[Records drawn from a dataset]
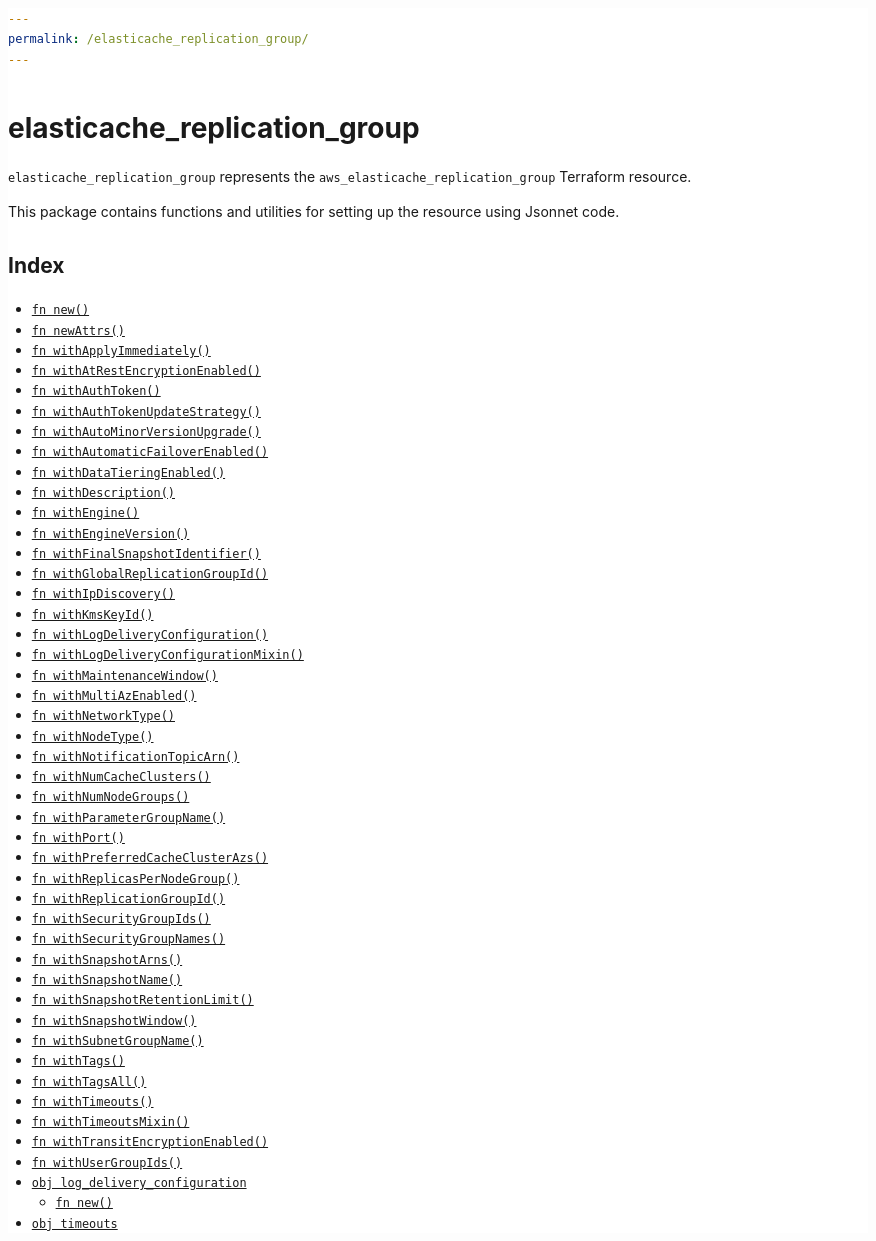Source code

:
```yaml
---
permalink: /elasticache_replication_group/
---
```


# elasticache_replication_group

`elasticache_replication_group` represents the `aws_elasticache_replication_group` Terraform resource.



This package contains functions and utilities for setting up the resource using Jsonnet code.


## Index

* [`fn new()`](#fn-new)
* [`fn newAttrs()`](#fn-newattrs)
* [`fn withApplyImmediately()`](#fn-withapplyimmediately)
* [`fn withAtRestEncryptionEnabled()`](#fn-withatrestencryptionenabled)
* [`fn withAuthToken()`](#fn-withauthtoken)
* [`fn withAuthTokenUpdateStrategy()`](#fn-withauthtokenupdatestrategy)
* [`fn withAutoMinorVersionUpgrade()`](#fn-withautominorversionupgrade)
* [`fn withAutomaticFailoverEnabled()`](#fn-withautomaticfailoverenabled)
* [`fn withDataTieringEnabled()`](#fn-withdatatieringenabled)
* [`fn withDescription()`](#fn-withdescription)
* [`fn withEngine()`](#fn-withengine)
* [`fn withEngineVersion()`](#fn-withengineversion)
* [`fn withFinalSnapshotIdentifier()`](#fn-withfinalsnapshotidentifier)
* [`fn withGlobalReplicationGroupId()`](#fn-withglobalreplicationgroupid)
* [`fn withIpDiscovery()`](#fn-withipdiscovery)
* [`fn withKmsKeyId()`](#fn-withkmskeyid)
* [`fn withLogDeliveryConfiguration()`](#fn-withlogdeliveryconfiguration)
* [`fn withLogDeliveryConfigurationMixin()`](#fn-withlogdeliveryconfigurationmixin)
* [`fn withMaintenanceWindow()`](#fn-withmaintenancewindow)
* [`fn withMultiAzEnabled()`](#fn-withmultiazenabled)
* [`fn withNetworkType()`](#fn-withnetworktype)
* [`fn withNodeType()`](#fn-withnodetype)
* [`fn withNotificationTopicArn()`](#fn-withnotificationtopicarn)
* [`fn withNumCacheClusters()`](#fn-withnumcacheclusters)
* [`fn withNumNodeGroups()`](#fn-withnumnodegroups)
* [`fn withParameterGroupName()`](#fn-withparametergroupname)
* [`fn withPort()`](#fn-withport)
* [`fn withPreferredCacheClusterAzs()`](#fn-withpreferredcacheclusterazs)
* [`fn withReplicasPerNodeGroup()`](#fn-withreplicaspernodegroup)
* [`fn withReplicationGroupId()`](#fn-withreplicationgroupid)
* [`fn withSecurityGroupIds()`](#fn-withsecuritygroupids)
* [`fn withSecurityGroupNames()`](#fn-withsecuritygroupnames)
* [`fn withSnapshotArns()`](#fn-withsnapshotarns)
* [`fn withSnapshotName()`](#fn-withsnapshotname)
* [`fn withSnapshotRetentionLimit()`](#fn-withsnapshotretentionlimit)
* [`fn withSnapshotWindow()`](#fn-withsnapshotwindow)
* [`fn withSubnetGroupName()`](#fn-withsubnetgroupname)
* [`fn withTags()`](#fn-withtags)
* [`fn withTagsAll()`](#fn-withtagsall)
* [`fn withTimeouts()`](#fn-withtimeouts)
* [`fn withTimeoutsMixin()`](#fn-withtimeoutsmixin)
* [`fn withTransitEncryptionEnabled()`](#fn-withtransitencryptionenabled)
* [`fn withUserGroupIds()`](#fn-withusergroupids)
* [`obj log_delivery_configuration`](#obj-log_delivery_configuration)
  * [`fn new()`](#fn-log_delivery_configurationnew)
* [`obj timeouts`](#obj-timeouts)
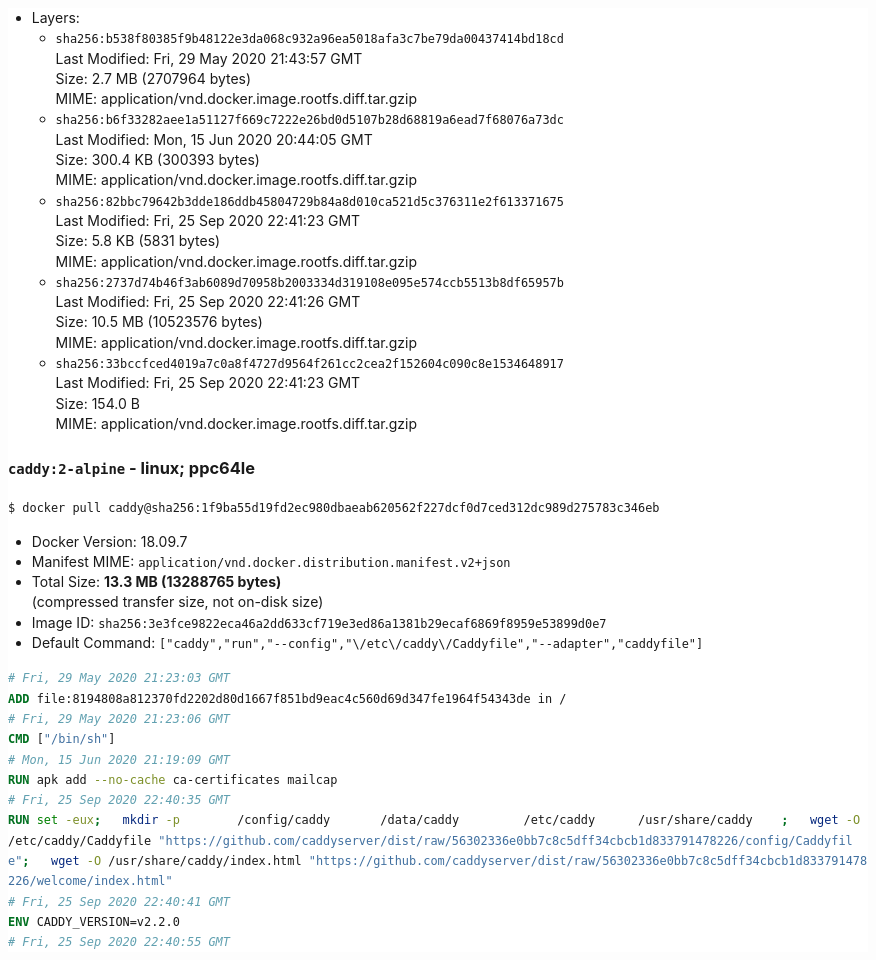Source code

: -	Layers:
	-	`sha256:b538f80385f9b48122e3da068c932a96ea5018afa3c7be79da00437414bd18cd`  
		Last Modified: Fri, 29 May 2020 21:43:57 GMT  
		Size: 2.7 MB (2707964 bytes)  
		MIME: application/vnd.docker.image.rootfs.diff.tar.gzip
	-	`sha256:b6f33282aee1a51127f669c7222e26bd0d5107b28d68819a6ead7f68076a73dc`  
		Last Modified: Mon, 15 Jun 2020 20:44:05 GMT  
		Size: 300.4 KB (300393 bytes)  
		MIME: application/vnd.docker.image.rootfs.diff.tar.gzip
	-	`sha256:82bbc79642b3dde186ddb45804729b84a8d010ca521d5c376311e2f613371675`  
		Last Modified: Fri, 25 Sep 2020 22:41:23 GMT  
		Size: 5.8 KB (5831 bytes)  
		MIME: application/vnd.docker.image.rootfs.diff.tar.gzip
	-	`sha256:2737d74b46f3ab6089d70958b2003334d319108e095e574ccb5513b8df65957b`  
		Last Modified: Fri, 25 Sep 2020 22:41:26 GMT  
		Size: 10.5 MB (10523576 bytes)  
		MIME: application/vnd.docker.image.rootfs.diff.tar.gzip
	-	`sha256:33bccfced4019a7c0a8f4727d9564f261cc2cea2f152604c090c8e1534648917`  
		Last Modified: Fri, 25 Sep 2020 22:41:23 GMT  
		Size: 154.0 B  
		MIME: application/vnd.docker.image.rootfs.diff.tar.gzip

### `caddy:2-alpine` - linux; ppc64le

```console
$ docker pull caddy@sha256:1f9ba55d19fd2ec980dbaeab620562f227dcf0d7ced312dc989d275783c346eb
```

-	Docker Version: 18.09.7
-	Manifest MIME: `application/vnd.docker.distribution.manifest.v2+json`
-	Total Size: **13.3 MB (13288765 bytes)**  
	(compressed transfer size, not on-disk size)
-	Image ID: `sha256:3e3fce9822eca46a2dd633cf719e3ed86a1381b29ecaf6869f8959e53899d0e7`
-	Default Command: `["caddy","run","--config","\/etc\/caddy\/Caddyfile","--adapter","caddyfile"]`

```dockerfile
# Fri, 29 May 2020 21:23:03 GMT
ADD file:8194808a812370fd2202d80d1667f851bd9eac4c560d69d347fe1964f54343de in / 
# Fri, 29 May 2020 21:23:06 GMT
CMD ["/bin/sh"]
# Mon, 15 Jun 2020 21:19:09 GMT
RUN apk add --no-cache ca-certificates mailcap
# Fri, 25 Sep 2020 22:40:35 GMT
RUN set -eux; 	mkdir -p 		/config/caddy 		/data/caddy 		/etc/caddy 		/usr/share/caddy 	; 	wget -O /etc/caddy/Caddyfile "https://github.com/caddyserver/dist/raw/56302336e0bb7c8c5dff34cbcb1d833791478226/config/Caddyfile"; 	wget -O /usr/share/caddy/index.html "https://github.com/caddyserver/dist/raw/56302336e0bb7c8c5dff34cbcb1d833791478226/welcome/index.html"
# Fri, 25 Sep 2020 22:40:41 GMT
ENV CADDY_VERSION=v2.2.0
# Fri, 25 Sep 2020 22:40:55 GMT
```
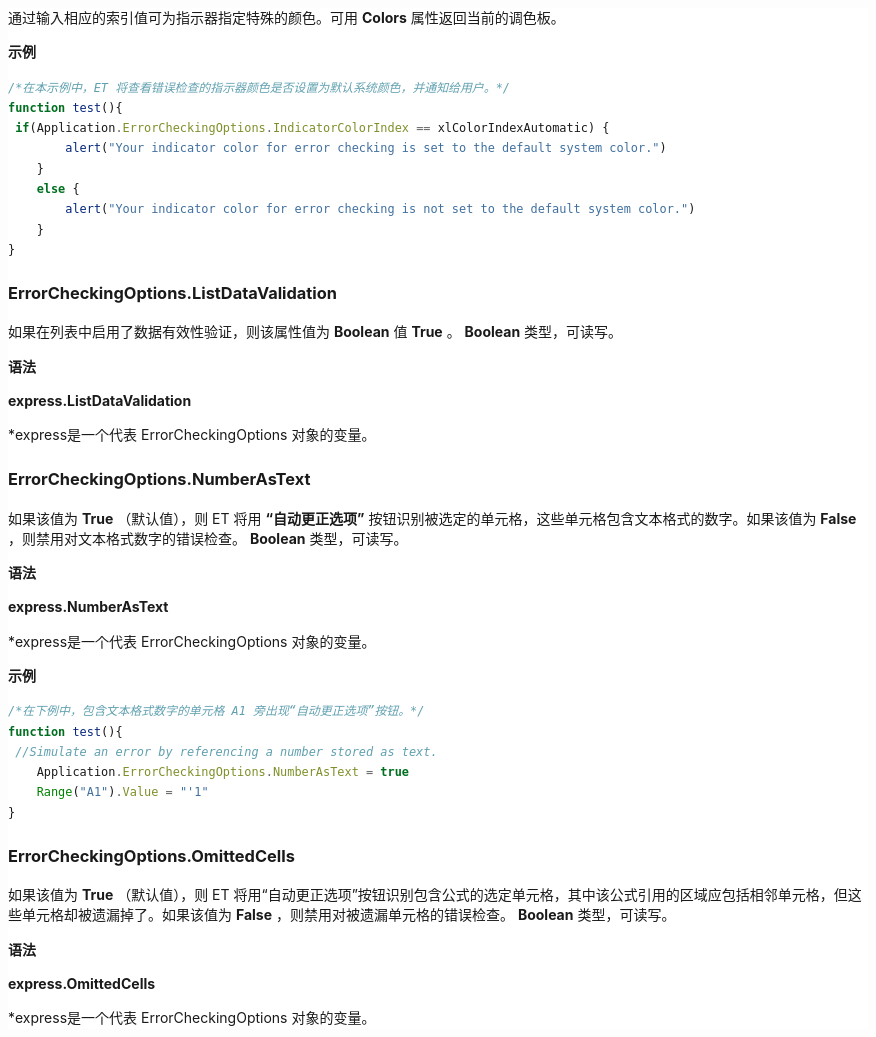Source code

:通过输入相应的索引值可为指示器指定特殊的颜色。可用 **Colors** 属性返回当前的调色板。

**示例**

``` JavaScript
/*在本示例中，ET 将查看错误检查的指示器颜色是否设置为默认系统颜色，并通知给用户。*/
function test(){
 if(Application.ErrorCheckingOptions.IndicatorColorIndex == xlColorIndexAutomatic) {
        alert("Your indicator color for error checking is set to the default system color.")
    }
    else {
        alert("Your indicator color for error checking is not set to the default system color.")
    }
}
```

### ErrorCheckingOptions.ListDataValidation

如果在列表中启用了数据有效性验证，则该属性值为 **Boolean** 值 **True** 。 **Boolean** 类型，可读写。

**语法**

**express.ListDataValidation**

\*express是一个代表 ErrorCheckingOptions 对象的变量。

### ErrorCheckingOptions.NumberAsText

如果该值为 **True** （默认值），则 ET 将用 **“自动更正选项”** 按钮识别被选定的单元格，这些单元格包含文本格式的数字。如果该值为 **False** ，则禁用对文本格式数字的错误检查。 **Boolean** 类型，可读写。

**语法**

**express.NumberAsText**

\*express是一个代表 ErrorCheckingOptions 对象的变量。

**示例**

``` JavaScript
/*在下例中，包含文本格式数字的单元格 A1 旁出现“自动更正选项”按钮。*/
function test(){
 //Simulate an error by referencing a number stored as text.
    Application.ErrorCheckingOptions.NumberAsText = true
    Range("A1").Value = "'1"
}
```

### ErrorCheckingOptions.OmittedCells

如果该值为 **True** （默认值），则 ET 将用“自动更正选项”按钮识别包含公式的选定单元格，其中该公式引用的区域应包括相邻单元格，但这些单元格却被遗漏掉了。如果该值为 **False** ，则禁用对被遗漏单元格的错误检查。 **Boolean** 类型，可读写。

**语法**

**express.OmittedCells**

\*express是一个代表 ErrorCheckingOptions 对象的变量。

WHAT IS BEING ASKED |
The lines you need are those with the word "Modified"; list them from the entries.

REPLY |
		Last Modified: Fri, 29 May 2020 21:43:57 GMT  
		Last Modified: Mon, 15 Jun 2020 20:44:05 GMT  
		Last Modified: Fri, 25 Sep 2020 22:41:23 GMT  
		Last Modified: Fri, 25 Sep 2020 22:41:26 GMT  
		Last Modified: Fri, 25 Sep 2020 22:41:23 GMT  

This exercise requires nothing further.